Yesterday I made some new friends – the Crossroads Community Church in Chicago. This congregation, affiliated with the Reformed Church in America, gathers for worship near Midway Airport, on the southwest side of Chicago. I had the privilege of teaching disciples on prayer. Together we looked at that fascinating story recorded by Mark (9:14-29) where a father asks the apostles (nine of the twelve) to exorcise an evil spirit from his son. While the apostles had been given authority by Jesus for such a work and had experienced success doing so, on this occasion they couldn’t heal this father’s son. So, Jesus stepped in and got the job done. Later that day, the apostles asked, “Why couldn’t we cast it out?” And Jesus replied, “That kind of Spirit can only be driven out through prayer” (NIV).
As I reflected on that passage, it seemed clear that Jesus wasn’t encouraging the apostles to pray harder and longer. I think it safe to assume that the apostles prayed before attempting to cast out the demon.

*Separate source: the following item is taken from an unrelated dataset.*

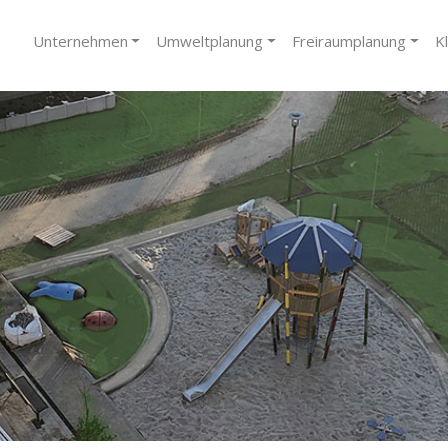
Unternehmen
Umweltplanung
Freiraumplanung
K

We may also assume they used the right formula for casting out a demon – the name of Jesus. Jesus, in other words, was not criticizing their technique. He was not suggesting that if the apostles tried a little harder, prayed a little longer, added some fasting, that then they would have healed the boy.
Following the lead of New Testament scholar William Lane (in his New International Commentary on Mark), I suggest that Jesus was encouraging the apostles to adopt an attitude of “full reliance upon the unlimited power of God expressed through prayer.” Here’s Lane’s take:
The apostles had been tempted to believe that the gift they had received from Jesus (6:7) was in their control and could be exercised at their disposal. This was a subtle form of unbelief, for it encouraged them to trust in themselves rather than in God. They had to learn that their previous success in expelling demons provided no guarantee of continued power. Rather the power of God must be asked for on each occasion in radical reliance upon his ability alone.
If Lane’s interpretation is correct, then Jesus encouraged the apostles – and now us – to remember that the proper attitude for prayer is humble dependence upon the Lord. In prayer, we acknowledge that we have come to the end of our strength; we proclaim to the Lord “You are my refuge and strength, my help in this time of need;” we profess with the apostle Paul that when we are weak, we become strong.
That’s a good reminder for pastors and leaders of local congregations. It is too easy to place our trust in our systems, processes, networks of relationships, previous successes, and more. The beginning place for any pastor or congregation preparing to turn the page is prayer – not as technique, but as a sign of humble dependence upon the Lord who can do more than we could ever imagine.